#### Supplied data:
BEGIN
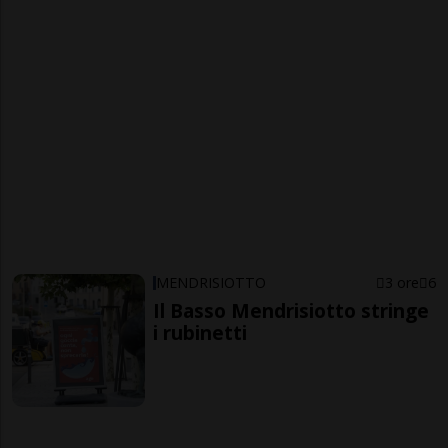
MENDRISIOTTO
3 ore
6
Il Basso Mendrisiotto stringe
i rubinetti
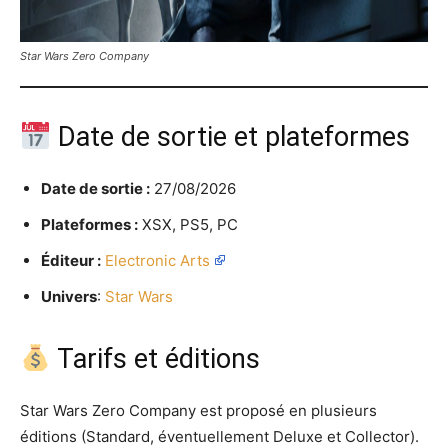
Star Wars Zero Company
Date de sortie et plateformes
Date de sortie :
27/08/2026
Plateformes :
XSX, PS5, PC
Éditeur :
Electronic Arts
Univers
:
Star Wars
Tarifs et éditions
Star Wars Zero Company est proposé en plusieurs
éditions (Standard, éventuellement Deluxe et Collector).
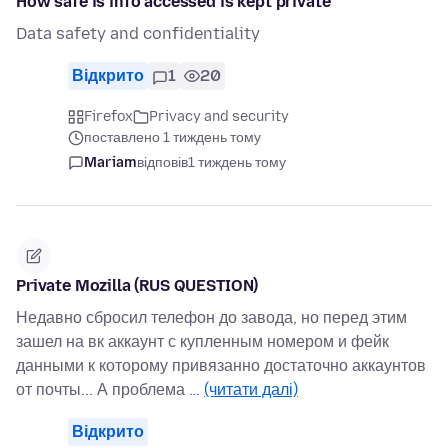
How safe is info accessed is kept private
Data safety and confidentiality
Відкрито
1
20
Firefox
Privacy and security
поставлено 1 тиждень тому
Mariam
відповів
1 тиждень тому
Private Mozilla (RUS QUESTION)
Недавно сбросил телефон до завода, но перед этим
зашел на вк аккаунт с купленным номером и фейк
данными к которому привязанно достаточно аккаунтов
от почты... А проблема …
(читати далі)
Відкрито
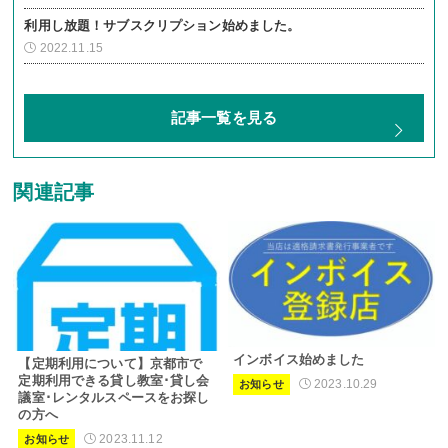
利用し放題！サブスクリプション始めました。
2022.11.15
記事一覧を見る
関連記事
インボイス始めました
【定期利用について】京都市で
定期利用できる貸し教室･貸し会
2023.10.29
お知らせ
議室･レンタルスペースをお探し
の方へ
2023.11.12
お知らせ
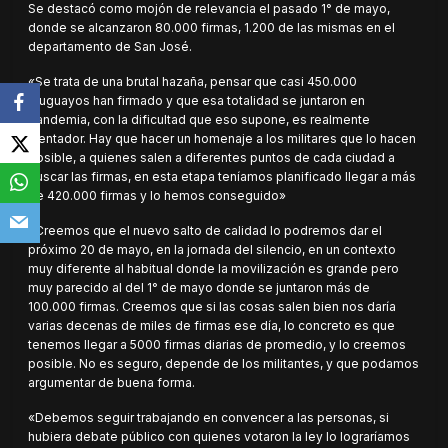
Se destacó como mojón de relevancia el pasado 1° de mayo,
donde se alcanzaron 80.000 firmas, 1.200 de las mismas en el
departamento de San José.
«Se trata de una brutal hazaña, pensar que casi 450.000
uruguayos han firmado y que esa totalidad se juntaron en
pandemia, con la dificultad que eso supone, es realmente
alentador. Hay que hacer un homenaje a los militares que lo hacen
posible, a quienes salen a diferentes puntos de cada ciudad a
buscar las firmas, en esta etapa teníamos planificado llegar a más
de 420.000 firmas y lo hemos conseguido»
«Creemos que el nuevo salto de calidad lo podremos dar el
próximo 20 de mayo, en la jornada del silencio, en un contexto
muy diferente al habitual donde la movilización es grande pero
muy parecido al del 1° de mayo donde se juntaron más de
100.000 firmas. Creemos que si las cosas salen bien nos daría
varias decenas de miles de firmas ese día, lo concreto es que
tenemos llegar a 5000 firmas diarias de promedio, y lo creemos
posible. No es seguro, depende de los militantes, y que podamos
argumentar de buena forma.
«Debemos seguir trabajando en convencer a las personas, si
hubiera debate público con quienes votaron la ley lo lograríamos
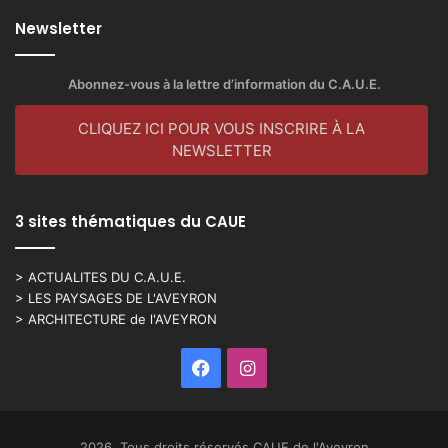
Newsletter
Abonnez-vous à la lettre d’information du C.A.U.E.
CLIQUEZ ICI POUR VOUS INSCRIRE À LA
NEWSLETTER
3 sites thématiques du CAUE
> ACTUALITES DU C.A.U.E.
> LES PAYSAGES DE L'AVEYRON
> ARCHITECTURE de l'AVEYRON
Facebook
Instagram
2026, Tous droits réservés CAUE de l'Aveyron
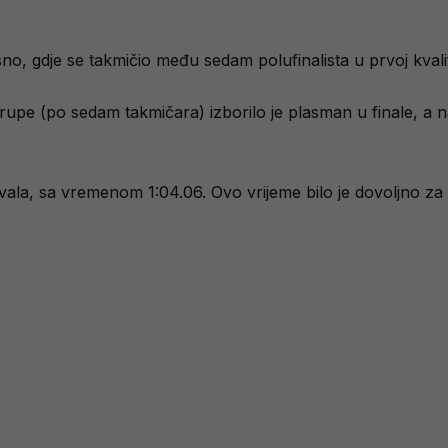
no, gdje se takmičio među sedam polufinalista u prvoj kvalif
rupe (po sedam takmičara) izborilo je plasman u finale, a na
ivala, sa vremenom 1:04.06. Ovo vrijeme bilo je dovoljno za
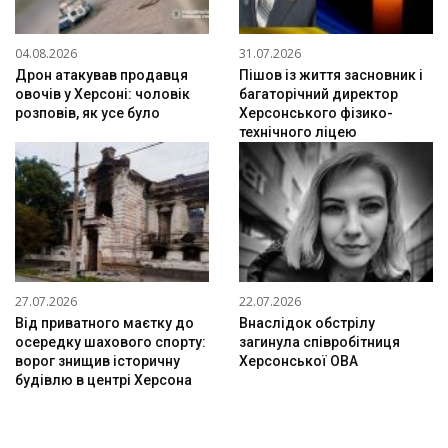
04.08.2026
31.07.2026
Дрон атакував продавця
Пішов із життя засновник і
овочів у Херсоні: чоловік
багаторічний директор
розповів, як усе було
Херсонського фізико-
технічного ліцею
27.07.2026
22.07.2026
Від приватного маєтку до
Внаслідок обстрілу
осередку шахового спорту:
загинула співробітниця
ворог знищив історичну
Херсонської ОВА
будівлю в центрі Херсона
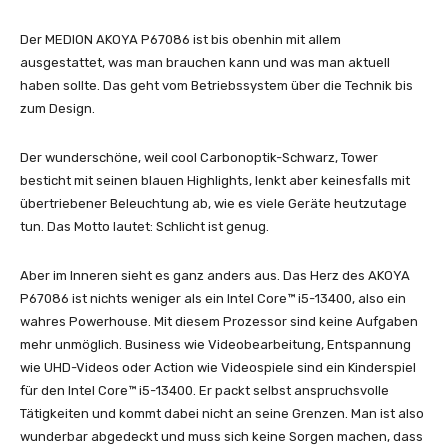
Der MEDION AKOYA P67086 ist bis obenhin mit allem
ausgestattet, was man brauchen kann und was man aktuell
haben sollte. Das geht vom Betriebssystem über die Technik bis
zum Design.
Der wunderschöne, weil cool Carbonoptik-Schwarz, Tower
besticht mit seinen blauen Highlights, lenkt aber keinesfalls mit
übertriebener Beleuchtung ab, wie es viele Geräte heutzutage
tun. Das Motto lautet: Schlicht ist genug.
Aber im Inneren sieht es ganz anders aus. Das Herz des AKOYA
P67086 ist nichts weniger als ein Intel Core™ i5-13400, also ein
wahres Powerhouse. Mit diesem Prozessor sind keine Aufgaben
mehr unmöglich. Business wie Videobearbeitung, Entspannung
wie UHD-Videos oder Action wie Videospiele sind ein Kinderspiel
für den Intel Core™ i5-13400. Er packt selbst anspruchsvolle
Tätigkeiten und kommt dabei nicht an seine Grenzen. Man ist also
wunderbar abgedeckt und muss sich keine Sorgen machen, dass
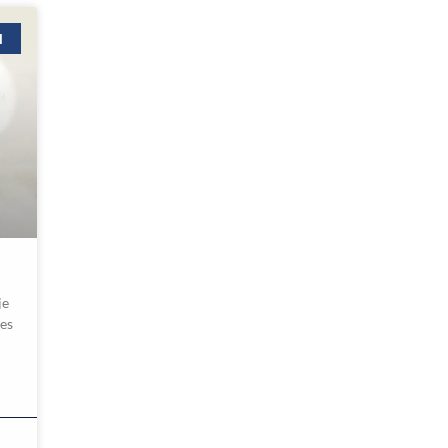
l
je
les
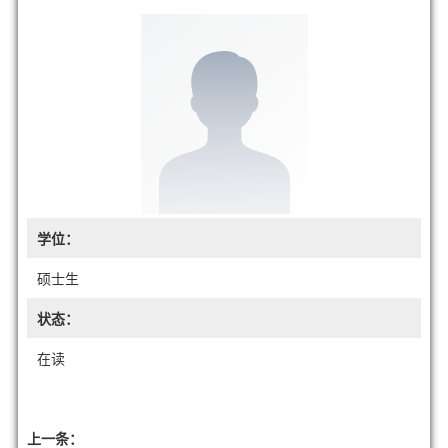
学位：
硕士生
状态：
在读
上一条：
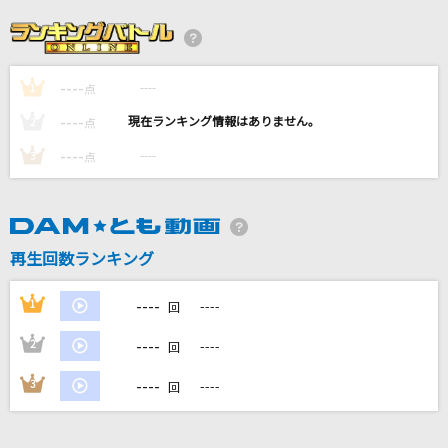
1・2・3
After the Rain [そらる×まふまふ]
----
----
1
パート・オブ・ユア・ワールド
点
すずきまゆみ
----
----
2
点
----
----
3
点
[生音]君に届け
flumpool
[生音]366日
再生回数ランキング
HY
----
1
----
回
もっと見る
----
2
----
回
DAMの新曲・ランキングなど
----
3
----
回
カラオケ最新情報をチェック！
END
#### Work to be completed:
Wherever the string "Star" appears in the records above, copy the line it sits in.

#### Answer below:
Star Wars Zero Company
Star Wars
Star Wars Zero Company est proposé en plusieurs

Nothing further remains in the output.